# Algae on eco but not on flourite



## JAXON777 (Jan 4, 2007)

Hello

I laid down 60 pounds of flourite and topped off 50 pouds of eco. Well some of it has mixed up, but what I find weird is that there is hair algae all over the eco and no algae on the parts thats more flourite. Is this just a weird coincedence or is their something to this? I wouldn't think that the algae would care what it grows on.

This is just an observation has anyone else noticed this

JAX


----------



## John N. (Dec 11, 2005)

I've noticed that clado (thick patchy) algae likes to cling onto Eco Complete more so then Flourite. In fact, I've never noticed any attached to Flourite. I suspect it must be due to the finer grain size and texture of the Eco Complete trapping more debris and algae strands. 

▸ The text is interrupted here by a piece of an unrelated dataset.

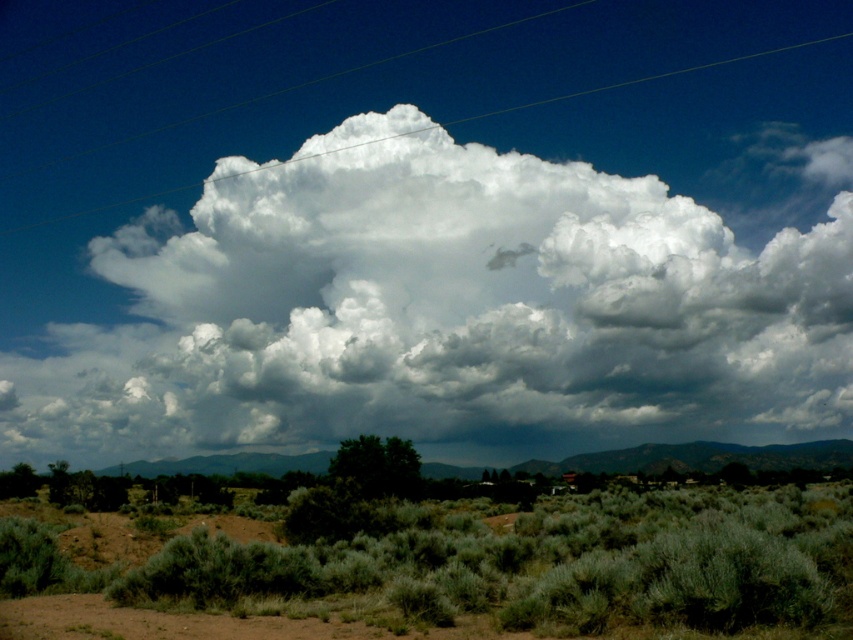
You are a bird flying over the landscape. You see the green shrubbery at lower center and the clear plastic power lines at upper center. Which object is positioned to the right side of the other?

The green shrubbery at lower center is to the right of clear plastic power lines at upper center.

You are an astronomer observing the sky and the landscape. You notice the white fluffy cloud at upper center and the green shrubbery at lower center. Which object is closer to your viewpoint?

The white fluffy cloud at upper center is closer to your viewpoint because the green shrubbery at lower center is behind it.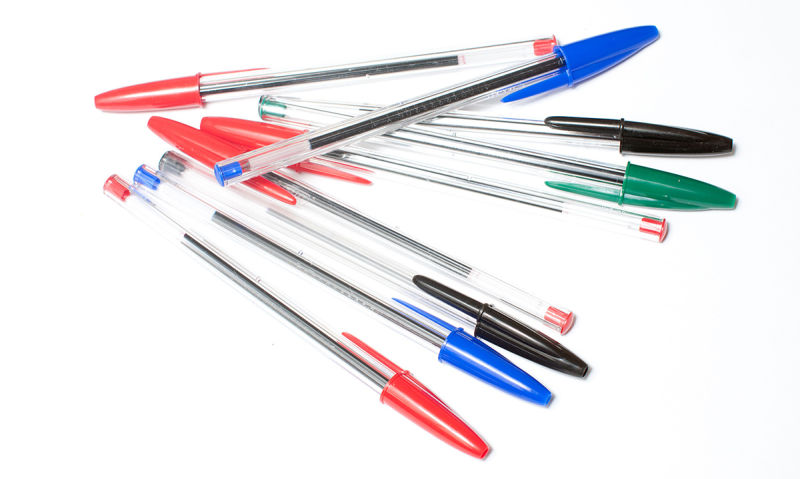
Find the location of a particular element. Image resolution: width=800 pixels, height=479 pixels. pens is located at coordinates (308, 326), (356, 298), (414, 284), (444, 257), (440, 177), (520, 156), (548, 134), (484, 91), (432, 66).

Overall I think algae does care what it grows on. For example, some plants are prone to green spot algae (anubias) where the same plant won't get any hair algae growth. Also, Amazon swords tend to get that thick fuzz and black beard algae when conditions aren't right but none of the other plants in the same tank get afflicted by this syndrome.

-John N.


----------



## JAXON777 (Jan 4, 2007)

yea thats the stuff. when i pick it out it brings all of the eco with it too


----------



## jon_the_newb (Dec 30, 2006)

Hmmm, I would say my experiance was just the opposite. I haven't had any thread algae's stick to my eco complete (29G), but when it hit my flourite (20G) tank we ended up dragging alot of flourite out. The eco tank is currently algae free, but the flourite one has never fully cleared up, some minor bits just refuse to go away.

Jon


----------



## Troy McClure (Aug 3, 2005)

I've had the same experience with EC. There are individual grains of Eco that are starting to look like mini Marimo Balls. When i pick those pieces up wit tweezers, usually a few smaller grains are pulled up because they're attached via the algae. I small (very small!) shot of H2O2 or Excel usually does the trick. It's still strange that in my shrimp tank, the only algae I have besides a little GDA/GSA (which I'm letting run its course) is these little tufts on the EC granules.


----------